Nov. 6 (Bloomberg) -- Babylon Ltd., the Israeli translation software provider that has a partnership with Google Inc., will seek to raise $115 million in an initial U.S. public offering of shares that it wants to list on the Nasdaq stock exchange.
The Or Yehuda, Israel-based company plans to use the funds from the sale to cover marketing costs as it expands business and “may also use a portion of the net proceeds to make acquisitions or investments in complementary companies or technologies,” according to a prospectus filed yesterday with the U.S. Securities and Exchange Commission.
Babylon’s stock has surged 253 percent this year, outpacing a 13 percent advance for the benchmark TA-25 Index, as income increased due largely to an advertisement revenue-sharing agreement with Google, the most-used Internet search engine. The sale comes amid investor concern a change to the Google agreement could endanger future earnings.
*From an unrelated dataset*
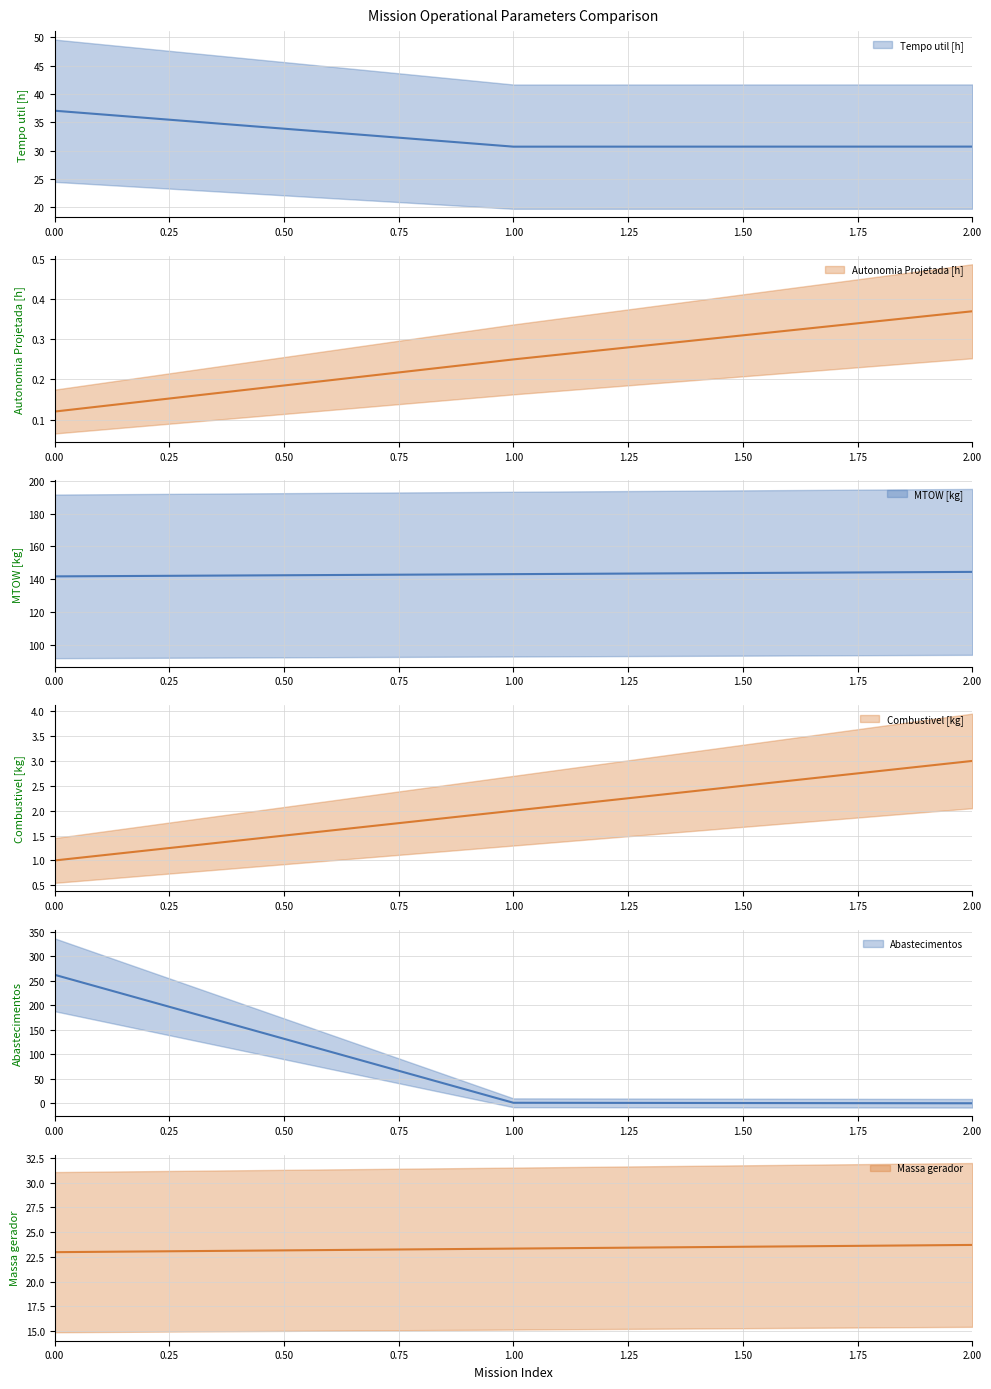

Is it true that MTOW [kg] equals 141.8 at 0?

True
“We derive the substantial majority of our revenues from our agreement with Google, and the termination of, or our failure to renew, this agreement could have a material adverse effect on our results of operations,” Babylon said in the filing.
Shares of Babylon, which also said it would stop paying dividends for “the foreseeable future” to fund its expansion, fell as much as 5.3 percent to 31.65 shekels, before trading at 32.09 shekels at the 4:30 p.m. close in Tel Aviv. Today’s volume of 1.08 million shares traded was 165 percent of the three-month daily average.
“Investors were hoping they’d raise double that amount,” said Beni Dekel, a senior equity analyst at the Union Bank of Israel Ltd., referring to Babylon’s intention to raise $115 million. The amount listed in the filing is preliminary and may still change, Dekel said.
Babylon said on Oct. 17 that Google’s advertising policy changes weren’t expected to significantly impact its performance. The software provider’s third-quarter profit surged six fold after revenue more than tripled.
Controlling shareholders Reed Elsevier Ventures 2004 Partnership LP and Israeli online gaming entrepreneur Noam Lanir may sell shares in the IPO, according to the filing. Citigroup Inc. and Jefferies Group are the sale’s lead underwriters, the company said.
Google accounted for more than 80 percent of Babylon’s 2011 revenue, according to the filing. The company licenses Google’s search results for a fee and receives a percentage of any advertising revenues generated when a user clicks on a sponsored link provided.